Comorbid diabetes disease severity and microbial changes in patients with bronchiectasis: a combined analysis of data from the EMBARC, EMBARC-India, Australian, and BE-China registries
The Lancet Respiratory Medicine, 2026
Hull R., Liu Y., Cao Z., Xuan K., de Lima Headley D., Richardson H., Hennayake C., Lind H., McIntosh E., Pollock J., Hughes C., Viligorska K., Choi H., Gao Y., Chotirmall S., Shoemark A., Robertson K., Burgel P., Vendrell M., Xu X., Qu J., Song Y., Guan W., Chen R., Singh S., Talwar D., Mohan B., Tripathi S., Swarnakar R., Trivedi S., Goeminne P., Shteinberg M., De Soyza A., Altenburg J., Haworth C., Sibila O., Polverino E., Loebinger M., Ringshausen F., Mertsch P., Lorent N., Dimakou K., Mendez R., Mclaughlin A., Borrill Z., Lord R., Finch S., Blasi F., Burr L., Crisafulli M., Keating R., Middleton P., Long M., Aliberti S., Morgan L., Dhar R., Chalmers J., Xu J.

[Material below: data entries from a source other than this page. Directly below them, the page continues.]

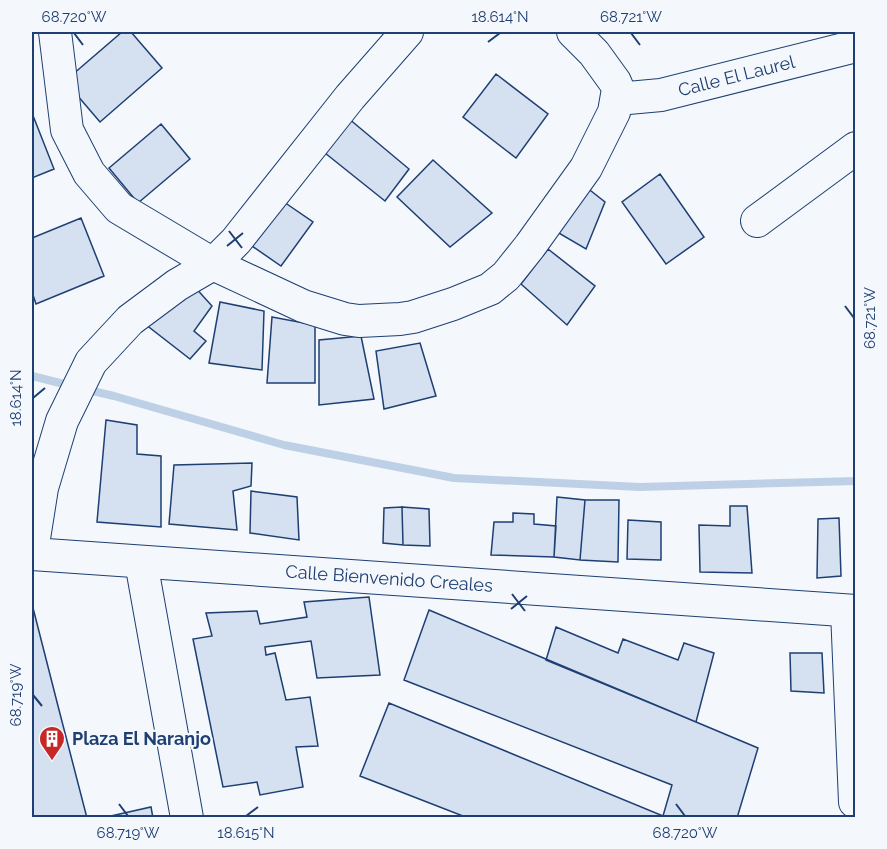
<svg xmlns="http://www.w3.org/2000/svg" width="887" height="849" viewBox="0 0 887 849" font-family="Raleway,sans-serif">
<rect width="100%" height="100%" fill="#f4f7fb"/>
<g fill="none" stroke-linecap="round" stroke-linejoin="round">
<path stroke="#bed0e5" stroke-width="8" d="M32,376L72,386
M84,389L114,396L284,445L454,478L640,487L856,481"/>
</g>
<path fill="#d5e0f0" stroke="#1d3f73" stroke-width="1.5" d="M122,32H131L162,68L100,122L65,81Z
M496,74L548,114L516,158L463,117Z
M32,113L54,169L32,178Z
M348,118L409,169L385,201L320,149Z
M161,124L190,159L138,203L109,168Z
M433,160L492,213L450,247L397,197Z
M660,174L704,237L666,264L622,202Z
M586,187L605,202L586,249L557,232Z
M284,202L313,222L281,266L252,246Z
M81,218L104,276L36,304L32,292V238Z
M548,249L595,286L567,325L521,284Z
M193,285L212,306L194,331L206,341L190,359L145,324Z
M220,302L264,311L262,370L209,363Z
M272,317L315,325V383H267Z
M361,336L374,399L319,405V340Z
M420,343L436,396L384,409L376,351Z
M106,420L137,425V454L161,456V527L97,522Z
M252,463L251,486L233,491L237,530L169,524L174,465Z
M251,491L297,497L299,540L250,533Z
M557,497L585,500L580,560L554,557Z
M585,500H619L618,562L580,560Z
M730,506H747L752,573L700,572L699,525L730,526Z
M402,507L403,545L383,543L384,508Z
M402,507L429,509L430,546L403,545Z
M513,513L534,514V524L556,526L554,557L491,555L494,522H513Z
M839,518L841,576L817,578L818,519Z
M628,520L661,522V560L627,559Z
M369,597L380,675L317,678L311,641L265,647L266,655L275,653L286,700L310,697L318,746L296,747L303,787L260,795L257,782L223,787L193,639L212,636L206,613L257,611L260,624L307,617L304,602Z
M32,604L58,706L87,818H32Z
M429,610L758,748L737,818H468L360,776L389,703L663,816L672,785L404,680Z
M556,627L618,653L623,639L678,660L684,643L714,653L696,722L546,660Z
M790,653H822L824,693L791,691Z
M151,807L153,818H102Z"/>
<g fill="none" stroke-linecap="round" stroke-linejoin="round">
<defs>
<g id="minor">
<path d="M55,32L67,130L89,173L119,208L213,264L303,306L345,319L359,321L400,319L413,317L453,304L490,289L506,276L530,246L586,168L614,112L618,89L615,82L594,53L573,32"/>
<path id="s1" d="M617,99L661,95L856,46"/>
<path d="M757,221L856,148"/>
<path d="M32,551L42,488L62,421L91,362L130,320L177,285L213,264L236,241L350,97L407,32"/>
<path id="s2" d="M32,554L856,611"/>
<path d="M141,562L187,818"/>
<path d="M847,611L855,802"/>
</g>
</defs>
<use href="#minor" stroke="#1d3f73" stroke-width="34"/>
<use href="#minor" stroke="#f4f7fb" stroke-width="32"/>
</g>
<path fill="none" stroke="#1d3f73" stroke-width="2" d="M74,33L83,45M631,33L640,45M488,42L500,33M229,231L242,248M227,246L243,233M845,306L854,318M33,398L45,388M512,594L525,611M511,609L527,596M33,695L42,706M119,804L128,816M676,804L685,816M246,816L258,807"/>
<defs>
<symbol id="building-pin" viewBox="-11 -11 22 30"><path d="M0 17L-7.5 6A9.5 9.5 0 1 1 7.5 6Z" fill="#c62828" stroke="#f4f7fb"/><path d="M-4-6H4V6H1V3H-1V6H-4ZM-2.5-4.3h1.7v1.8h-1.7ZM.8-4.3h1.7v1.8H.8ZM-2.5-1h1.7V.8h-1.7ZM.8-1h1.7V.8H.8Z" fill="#fff"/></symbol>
</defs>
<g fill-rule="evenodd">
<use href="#building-pin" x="37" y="724" width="30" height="40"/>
</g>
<g text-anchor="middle" stroke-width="4.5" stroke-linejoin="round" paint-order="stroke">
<g font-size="18" fill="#1d3f73" stroke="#f4f7fb">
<text dy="6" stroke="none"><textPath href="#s1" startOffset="122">Calle El Laurel</textPath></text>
<text dy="6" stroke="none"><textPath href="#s2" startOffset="358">Calle Bienvenido Creales</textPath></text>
</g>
<g font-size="18" font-weight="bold" fill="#1d3f73" stroke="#f4f7fb" text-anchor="start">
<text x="72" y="745">Plaza El Naranjo</text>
</g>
</g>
<rect width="887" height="849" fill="none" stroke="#f4f7fb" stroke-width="66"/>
<rect x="33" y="33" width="821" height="783" fill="none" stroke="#1d3f73" stroke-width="2"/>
<g font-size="15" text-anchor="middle" fill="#1d3f73">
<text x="74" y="22">68.720°W</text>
<text x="500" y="22">18.614°N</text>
<text x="631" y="22">68.721°W</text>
<text transform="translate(870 318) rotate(-90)" y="5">68.721°W</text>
<text transform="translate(16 398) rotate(-90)" y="5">18.614°N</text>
<text transform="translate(16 695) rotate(-90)" y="5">68.719°W</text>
<text x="128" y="838">68.719°W</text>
<text x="246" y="838">18.615°N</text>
<text x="685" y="838">68.720°W</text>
</g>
</svg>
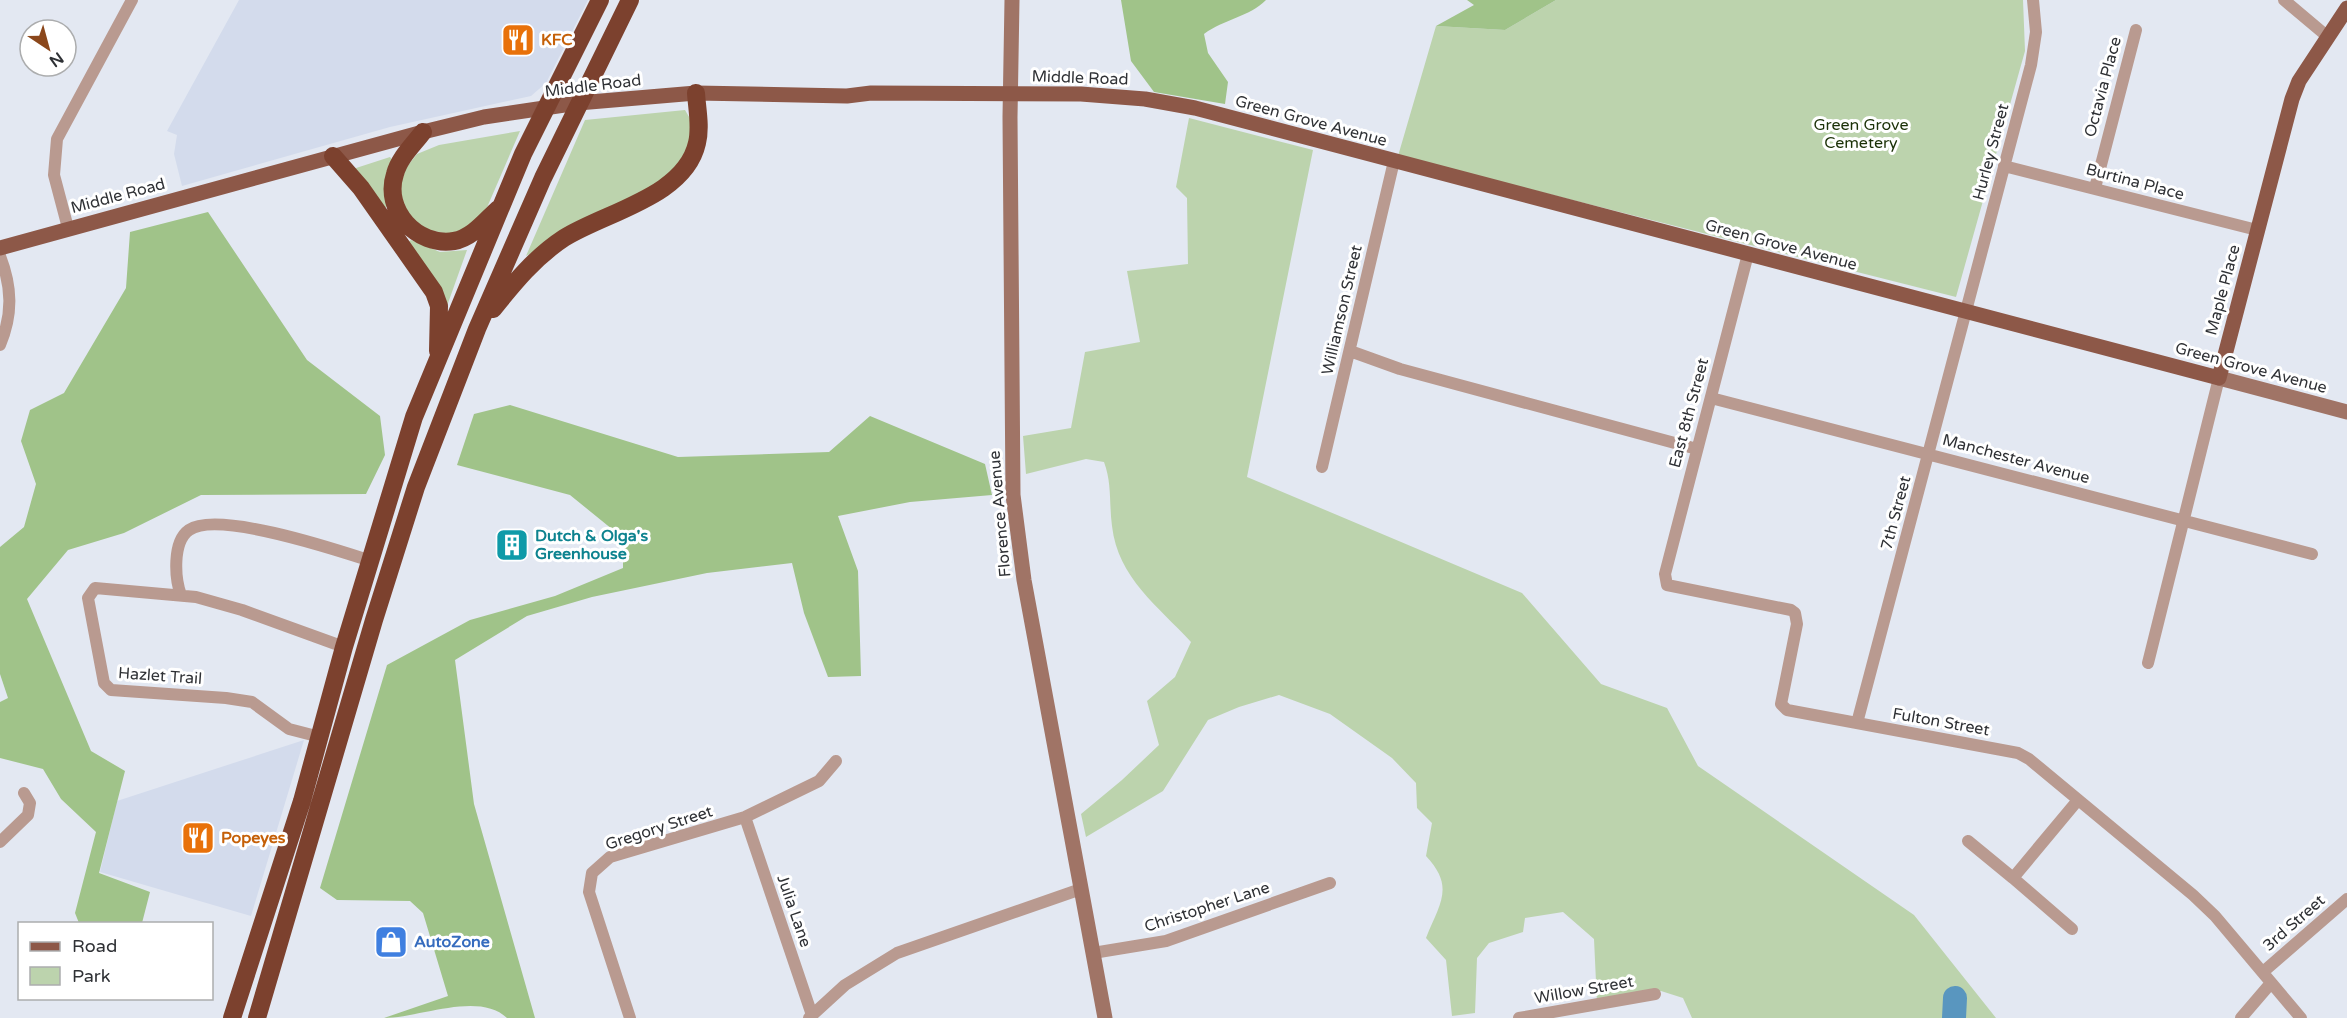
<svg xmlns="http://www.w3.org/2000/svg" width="2347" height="1018" viewBox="0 0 2347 1018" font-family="'Varela Round',sans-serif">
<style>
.built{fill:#d3dbec}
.green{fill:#bcd3ad}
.forest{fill:#a0c389}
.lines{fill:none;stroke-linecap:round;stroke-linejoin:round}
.river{stroke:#5996bf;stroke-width:24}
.street{stroke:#b99a90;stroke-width:12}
.secondary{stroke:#a07466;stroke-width:15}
.primary{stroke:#8d5848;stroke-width:15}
.highway{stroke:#7c412e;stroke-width:18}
.labels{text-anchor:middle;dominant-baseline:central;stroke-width:6;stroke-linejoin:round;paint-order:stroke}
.food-label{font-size:16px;font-weight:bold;fill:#c56008;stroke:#fff;text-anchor:start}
.street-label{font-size:16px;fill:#2f3135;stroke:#fff}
.park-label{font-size:16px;fill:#1b3107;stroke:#fff}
.culture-label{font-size:16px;font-weight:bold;fill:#0d838f;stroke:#fff;text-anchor:start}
.shop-label{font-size:16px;font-weight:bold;fill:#366cbe;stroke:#fff;text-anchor:start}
</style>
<rect width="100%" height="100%" fill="#e3e8f2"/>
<!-- built -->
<path class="built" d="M 239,0 L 588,0 L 546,83 L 531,96 L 390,127 L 182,186 L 174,154 L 177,135 L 167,131 Z
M 304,740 L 251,916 L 100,872 L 117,801 Z"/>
<!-- green -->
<path class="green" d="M 1556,0 L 2023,0 L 2025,51 L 1956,297 L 1398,156 L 1436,26 L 1505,30 Z
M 685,110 L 692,122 L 688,152 L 664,182 L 526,256 L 585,120 Z
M 1189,118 L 1313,150 L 1247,477 L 1522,593 L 1601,684 L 1667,708 L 1698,766 L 1914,915 L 1996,1018 L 1692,1018 L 1683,998 L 1661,991 L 1597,1003 L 1594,939 L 1563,912 L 1525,918 L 1523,932 L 1489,943 L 1477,958 L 1475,1013 L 1452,1016 L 1446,960 L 1426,938 C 1440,903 1455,887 1426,856 L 1432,823 L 1417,808 L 1416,783 L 1392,758 L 1330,714 L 1279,695 L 1239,707 L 1208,720 L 1163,791 L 1086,837 L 1081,814 L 1122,780 L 1159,745 L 1147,701 L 1175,677 L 1191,642 C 1158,606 1118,578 1112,526 C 1109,504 1112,483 1104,462 L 1086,459 L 1026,474 L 1023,436 L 1071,428 L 1085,352 L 1140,342 L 1127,271 L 1188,264 L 1187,198 L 1176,187 Z
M 520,131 L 482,219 L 456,235 L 421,229 L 400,202 L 400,186 L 406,168 L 417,154 L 439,145 Z
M 390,157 L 394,162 C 387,178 381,189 388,206 L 384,208 L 353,169 Z
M 411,240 L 440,252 L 467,250 L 447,306 L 408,242 Z"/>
<!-- forest -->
<path class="forest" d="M 1121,0 L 1266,0 C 1249,17 1224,19 1204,34 L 1208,53 L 1228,82 L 1225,104 L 1154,92 L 1131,61 Z
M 1467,0 L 1556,0 L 1505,30 L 1436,26 L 1474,5 Z
M 208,212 L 307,360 L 380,416 L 385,455 L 366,494 L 201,495 L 124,533 L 68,550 L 27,599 L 91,751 L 125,771 L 99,873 L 150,892 L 142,923 L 79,923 L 75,913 L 96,832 L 61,799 L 43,769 L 0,758 L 0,702 L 8,698 L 0,674 L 0,547 L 24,527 L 36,484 L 21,441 L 30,410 L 64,393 L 126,288 L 130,232 Z
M 510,405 L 678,457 L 829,452 L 870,416 L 985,464 L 992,495 L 910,502 L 838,516 L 858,571 L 861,676 L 828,677 L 804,613 L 792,563 L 707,573 L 592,597 L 527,616 L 455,660 L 474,804 L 535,1018 L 507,1018 C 479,991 419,1018 384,1018 L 448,996 L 423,913 L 410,901 L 337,900 L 320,888 L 387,665 L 470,620 L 555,596 L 623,568 L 623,538 L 570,495 L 457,465 L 474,414 Z"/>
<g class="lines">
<!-- river -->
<path class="river" d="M 1954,1018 L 1955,998"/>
<!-- street -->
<path class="street" d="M 2284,0 L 2328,37
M 2004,166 L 2257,230
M 2095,188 L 2136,30
M 68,228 L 54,175 L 57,139 L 132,0
M 1748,254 L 1665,574 L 1667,585 L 1791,610 L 1795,613 L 1797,624 L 1781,704 L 1787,710 L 2018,753 L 2029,759 L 2193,895 L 2215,916 L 2301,1018
M 0,256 C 12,287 13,314 0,345
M 1350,351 L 1400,369 L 1697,449
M 1711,398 L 2312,554
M 1322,467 L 1394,161
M 181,595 C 175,579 172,542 189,530 C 217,510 337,550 371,561
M 2148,663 L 2219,378
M 1857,723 L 2031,65 L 2036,32 L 2033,0
M 320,737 L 289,729 L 252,702 L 226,698 L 111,690 L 104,683 L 88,598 L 95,588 L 196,597 L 242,610 L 344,647
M 745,817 L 812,1015
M 1968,841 L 2013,878
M 0,842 L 28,815 L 30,803 L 24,793
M 2072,929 L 2013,878 L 2078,800
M 1093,953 L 1166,941 L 1330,883
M 2263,972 L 2347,899
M 630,1018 L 589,892 L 592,873 L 610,857 L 745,817 L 819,781 L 836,761
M 809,1018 L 845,985 L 897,953 L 1081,889
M 1519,1018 L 1655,994
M 2241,1018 L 2271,983"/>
<!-- secondary -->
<path class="secondary" d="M 1012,0 L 1010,117 L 1013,495 L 1024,580 L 1105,1018
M 2219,378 L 2347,412"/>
<!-- primary -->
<path class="primary" d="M 0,248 L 423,132 L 484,117 L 578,103 L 696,93 L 847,96 L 871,93 L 1081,94 L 1145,99 L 1195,108 L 2219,378 L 2292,99 L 2299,81 L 2347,8"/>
<!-- highway -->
<path class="highway" d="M 423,132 C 413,145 399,158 395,174 C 383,210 417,247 454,241 C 472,238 485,221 498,209
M 333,156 L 361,188 L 434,292 L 439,306 L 438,351
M 493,309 C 514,283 535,257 564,238 C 605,212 685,197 697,143 C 701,127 697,109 696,93
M 232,1018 L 302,801 L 344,647 L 414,417 L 523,154 L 600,0
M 257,1018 L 374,620 L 416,487 L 477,329 L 543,178 L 630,0"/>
</g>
<!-- icons -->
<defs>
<g id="restaurant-square" transform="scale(1.725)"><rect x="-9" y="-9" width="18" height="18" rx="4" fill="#e8710a" stroke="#fff"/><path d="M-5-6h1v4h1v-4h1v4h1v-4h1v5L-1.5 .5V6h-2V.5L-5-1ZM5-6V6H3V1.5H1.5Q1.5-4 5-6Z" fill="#fff"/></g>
<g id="building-square" transform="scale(1.725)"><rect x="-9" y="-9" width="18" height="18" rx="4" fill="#0f9aa8" stroke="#fff"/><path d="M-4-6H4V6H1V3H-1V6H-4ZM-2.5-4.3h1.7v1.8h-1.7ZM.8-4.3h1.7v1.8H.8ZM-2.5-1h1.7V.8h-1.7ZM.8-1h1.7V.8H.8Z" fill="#fff"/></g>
<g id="shop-square" transform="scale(1.725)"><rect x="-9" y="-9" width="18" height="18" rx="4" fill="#3f7fe0" stroke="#fff"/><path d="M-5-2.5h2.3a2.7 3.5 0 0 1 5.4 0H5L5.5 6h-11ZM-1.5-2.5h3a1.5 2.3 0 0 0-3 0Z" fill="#fff"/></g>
</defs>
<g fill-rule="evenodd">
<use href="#restaurant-square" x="518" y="40"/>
<use href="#building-square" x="512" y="545"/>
<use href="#restaurant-square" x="198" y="838"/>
<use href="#shop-square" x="391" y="942"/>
</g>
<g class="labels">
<!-- food labels -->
<g class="food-label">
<text x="541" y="40">KFC</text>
<text x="221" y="838">Popeyes</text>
</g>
<!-- street labels -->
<g class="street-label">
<text transform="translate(1080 78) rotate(2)">Middle Road</text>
<text transform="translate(593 86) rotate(-7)">Middle Road</text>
<text transform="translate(2103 87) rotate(-75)">Octavia Place</text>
<text transform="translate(1311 121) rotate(15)">Green Grove Avenue</text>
<text transform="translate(1991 152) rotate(-75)">Hurley Street</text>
<text transform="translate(2135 182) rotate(15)">Burtina Place</text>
<text transform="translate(118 196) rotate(-15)">Middle Road</text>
<text transform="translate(1781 245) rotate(15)">Green Grove Avenue</text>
<text transform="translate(2223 290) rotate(-75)">Maple Place</text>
<text transform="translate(1342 310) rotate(-77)">Williamson Street</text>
<text transform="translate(2251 368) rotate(15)">Green Grove Avenue</text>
<text transform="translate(1689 413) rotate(-75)">East 8th Street</text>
<text transform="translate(2016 459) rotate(15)">Manchester Avenue</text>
<text transform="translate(1896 513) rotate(-75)">7th Street</text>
<text transform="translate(1000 514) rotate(-95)">Florence Avenue</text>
<text transform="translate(160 676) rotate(4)">Hazlet Trail</text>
<text transform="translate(1941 722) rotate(10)">Fulton Street</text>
<text transform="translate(659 828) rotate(-18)">Gregory Street</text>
<text transform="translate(1207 907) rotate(-18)">Christopher Lane</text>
<text transform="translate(794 911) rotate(71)">Julia Lane</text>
<text transform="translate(2294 923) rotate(-41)">3rd Street</text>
<text transform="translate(1584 990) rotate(-10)">Willow Street</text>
</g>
<!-- park labels -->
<g class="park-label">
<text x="1861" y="125">Green Grove<tspan x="1861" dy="18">Cemetery</tspan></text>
</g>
<!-- culture labels -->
<g class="culture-label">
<text x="535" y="536">Dutch &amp; Olga's<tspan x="535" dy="18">Greenhouse</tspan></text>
</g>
<!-- shop labels -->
<g class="shop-label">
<text x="414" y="942">AutoZone</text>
</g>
</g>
<!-- legend -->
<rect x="18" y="922" width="195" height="78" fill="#ffffff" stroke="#acadae" stroke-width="1.5"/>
<rect x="30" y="942" width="30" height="9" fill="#8d5848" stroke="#acadae" stroke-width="1.5"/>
<text x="72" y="952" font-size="18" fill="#2f3135">Road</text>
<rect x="30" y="967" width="30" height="18" fill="#bcd3ad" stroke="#acadae" stroke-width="1.5"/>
<text x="72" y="982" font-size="18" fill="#2f3135">Park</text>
<!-- north arrow -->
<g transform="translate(48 48) rotate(144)"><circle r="28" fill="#ffffff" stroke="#acadae" stroke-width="1.5"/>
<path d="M0-4.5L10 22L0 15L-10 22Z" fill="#8b471b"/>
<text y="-9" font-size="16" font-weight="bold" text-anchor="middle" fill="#2f3135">N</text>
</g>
</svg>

| Disease area | Application area | Sample type | Products |
|---|---|---|---|
Metabolic Diseases Respiratory Diseases | Pathophysiology | Serum | Olink Target 96 Olink Explore 3072/384 |
Abstract
Background
Bronchiectasis and diabetes commonly coexist and are associated with immune dysfunction and increased susceptibility to infection. Although diabetes is associated with worse prognosis in cystic fibrosis-related bronchiectasis, data are scarce for its impact on non-cystic fibrosis bronchiectasis. This study aimed to characterise the impact of diabetes on clinical outcomes and microbial and inflammatory profiles in patients with bronchiectasis.
Methods
This analysis comprised data from the European Bronchiectasis Registry (EMBARC), Respiratory Research Network of India (EMBARC-India), Chinese Bronchiectasis Registry (BE-China), and Australian Bronchiectasis Registry (ABR); 30 263 patients with CT-confirmed bronchiectasis in 33 countries were included in the analysis: 16 963 from EMBARC (Jan 12, 2015, to April 12, 2022), 2361 from EMBARC-India plus additional Asian countries (June 1, 2015, to Sept 1, 2017), 10 324 from BE-China (Jan 10, 2020, to March 31, 2024), and 615 from the ABR (March 7, 2016, to Sept 11, 2018). Clinical data were compared between patients with and without diabetes. Long-term outcome data were available in EMBARC and EMBARC-India. Microbiome and inflammatory profiles were characterised in a sub-cohort of EMBARC patients by sputum 16S rRNA sequencing (n=433) and serum Olink (n=479).
Findings
2487 (8·2%) of 30 263 patients with bronchiectasis had diabetes. Patients with diabetes had a higher prevalence of comorbidities than those without diabetes, including cardiovascular disorders (53·5% vs 21·8%, p<0·0001), asthma (27·5% vs 21·0%, p<0·0001), and chronic obstructive pulmonary disease (34·3% vs 19·0%, p<0·0001). Patients with diabetes had more severe disease than those without diabetes, with higher Bronchiectasis Severity Index scores (8 [IQR 5–12] vs 7 [4–10], p<0·0001) and UK Medical Research Council (MRC) dyspnoea scores (p<0·0001) and more hospital admissions in the previous year (p<0·0001). After adjustment for confounders, outcomes were significantly worse in patients with diabetes than in those without diabetes, including more frequent exacerbations (incidence rate ratio [IRR] 1·18 [95% CI 1·09–1·28], p<0·0001), hospital admissions (IRR 1·57 [1·40–1·76], p<0·0001), and higher 5-year mortality (hazard ratio 1·80 [1·53–2·12], p<0·0001). The sputum microbiome was significantly altered in patients with diabetes compared to those without diabetes, with increased isolation of Enterobacteriaceae (p<0·0001), Moraxella catarrhalis (p=0·0035), and Haemophilus influenzae (p=0·046). In serum, Gal-4 and GDF-15, established biomarkers of disease severity and cardiovascular risk in diabetes, were significantly increased in patients with diabetes (Gal-4, p<0·0001; GDF-15, p=0·0019).InterpretationPatients with diabetes and bronchiectasis are a high-risk population with more severe disease, worse outcomes, increased comorbidities, and increased risk of infections compared with patients without diabetes. These findings support inclusion of diabetes as a risk factor in individualised risk assessments for bronchiectasis.